Using the defined replacement level threshold, I then tabulated GSAR at the seasonal and then career level for all NHL goaltender seasons from 1984 to 2016. This gives us our measure of goaltender value for the sake of draft pick valuation using all NHL goaltenders drafted between 1982 and 2006.
In order to evaluate the probable outcome of draft picks, we apply an Ordered Probit Regression model based on stratification of drafted goaltenders into 6 groups, as indicated below:
The threshold formula used was exponential due to the regularity of group size that resulted. The cohort of NHL goaltenders drafted had 357 members, and each threshold resulted in a grouping between 38 and 81 goalies for those that made it to the NHL. This seemed reasonable for the purposes of the model.
The model used Draft Slot as a predictor of the Career GSAR Group, and produced probabilities for a pick in each draft slot resulting in a goaltender of a given group. For example, a goaltender selected with the 21st overall pick has the shown probabilities of resulting in each stratified group:
Three goaltenders were drafted with the 21st overall pick since 1982: Jason Muzzatti, Mika Noronen and Tuukka Rask. They fall into groups 4, 3 and 5 respectively having produced 119.03, 58.82 and 562.30 Goals Saved Above Replacement in their careers.
The Expected Group outcome for each draft slot was then compiled and applied to an Estimation of Career GSAR, resulting in the following valuation curve.
Essentially this indicates that there is very little Expected Value in any goaltender chosen after the 2nd round of the NHL entry draft, and most good starters will be first round selections.
Contrary to what may perhaps be the common conception in analytics circles, this does not suggest that there is no point in drafting goaltenders early in the draft. It would simply indicate that if a goaltender is not warranting of early selection, there is little to be gained by his selection beyond organizational need.
Put another way – generational goaltending talents that are identified early in their development such as Carey Price (5th overall), Tuukka Rask (21st overall) or Cory Schneider (26th overall) are still entirely reasonable selections in the early rounds. Teams should avoid riskier selections that are essentially stabs in the dark in the mid-range of rounds 3 and 4, where skaters of higher value can still be obtained.

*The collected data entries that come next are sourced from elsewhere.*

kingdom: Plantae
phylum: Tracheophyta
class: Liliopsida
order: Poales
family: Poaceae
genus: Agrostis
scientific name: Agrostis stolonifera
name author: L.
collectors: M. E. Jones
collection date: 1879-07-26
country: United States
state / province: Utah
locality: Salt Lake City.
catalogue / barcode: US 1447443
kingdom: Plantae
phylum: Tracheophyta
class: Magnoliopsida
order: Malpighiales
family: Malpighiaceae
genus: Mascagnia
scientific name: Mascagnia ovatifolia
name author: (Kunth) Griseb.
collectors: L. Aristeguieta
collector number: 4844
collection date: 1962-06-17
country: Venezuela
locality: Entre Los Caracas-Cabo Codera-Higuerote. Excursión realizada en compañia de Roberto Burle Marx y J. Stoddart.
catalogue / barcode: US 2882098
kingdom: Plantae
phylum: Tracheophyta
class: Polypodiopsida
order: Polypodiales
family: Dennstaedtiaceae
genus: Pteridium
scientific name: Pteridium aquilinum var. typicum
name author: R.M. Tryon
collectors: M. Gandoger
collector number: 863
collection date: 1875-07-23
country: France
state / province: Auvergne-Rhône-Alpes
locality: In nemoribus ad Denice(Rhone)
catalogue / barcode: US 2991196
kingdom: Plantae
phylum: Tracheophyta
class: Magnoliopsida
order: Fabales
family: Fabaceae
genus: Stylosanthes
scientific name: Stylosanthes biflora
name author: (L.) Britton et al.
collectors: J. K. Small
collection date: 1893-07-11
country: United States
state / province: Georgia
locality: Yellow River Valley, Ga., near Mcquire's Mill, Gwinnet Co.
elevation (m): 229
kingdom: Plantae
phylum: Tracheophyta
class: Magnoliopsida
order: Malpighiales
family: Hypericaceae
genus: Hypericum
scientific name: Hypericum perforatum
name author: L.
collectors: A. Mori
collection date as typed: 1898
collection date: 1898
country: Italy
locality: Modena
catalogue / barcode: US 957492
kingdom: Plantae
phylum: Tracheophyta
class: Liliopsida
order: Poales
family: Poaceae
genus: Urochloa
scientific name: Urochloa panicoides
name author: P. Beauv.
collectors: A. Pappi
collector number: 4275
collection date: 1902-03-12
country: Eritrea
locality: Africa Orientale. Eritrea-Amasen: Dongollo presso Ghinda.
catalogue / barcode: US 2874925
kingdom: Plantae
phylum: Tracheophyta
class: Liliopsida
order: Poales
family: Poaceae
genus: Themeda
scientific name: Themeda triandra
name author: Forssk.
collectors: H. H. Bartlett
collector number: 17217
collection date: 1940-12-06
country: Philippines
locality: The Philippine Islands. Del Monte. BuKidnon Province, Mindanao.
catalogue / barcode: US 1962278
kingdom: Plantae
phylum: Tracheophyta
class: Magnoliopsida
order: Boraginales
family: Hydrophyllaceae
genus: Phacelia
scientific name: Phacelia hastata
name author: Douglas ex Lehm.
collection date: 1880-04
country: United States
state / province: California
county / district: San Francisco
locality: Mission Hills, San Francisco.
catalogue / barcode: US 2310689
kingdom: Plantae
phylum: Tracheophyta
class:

From 2003 to 2006 fifteen goaltenders were selected in the first two rounds of the draft. Of those fifteen, six became group 5 goalies, and another four became group 4 goaltenders. That’s a 66% return of legitimate NHL talent, with a solid proportion being top end starters. In the same 2003-06 time frame, seventeen goalies were picked in the 3rd and 4th rounds. Of those seventeen, one has developed into a group 5 goalie (Jonathan Quick), and two more are group 4 goalies (Ben Bishop and Thomas Greiss). Ten of the remaining picks have never faced a shot in the NHL. The return rate drops off a cliff after the end of the second round in a similar fashion to what we see with NHL skaters.
While the analytics community tends to be critical of the scouting and drafting of goaltenders, data from the past 30+ years would suggest that the scouting of NHL goaltenders at the top end of the draft is not significantly less reliable than it is for skaters. The decline in expected performance value is more rapid, but this may have more to do with the far greater restriction on available slots at the NHL level than anything to do with imperfect scouting.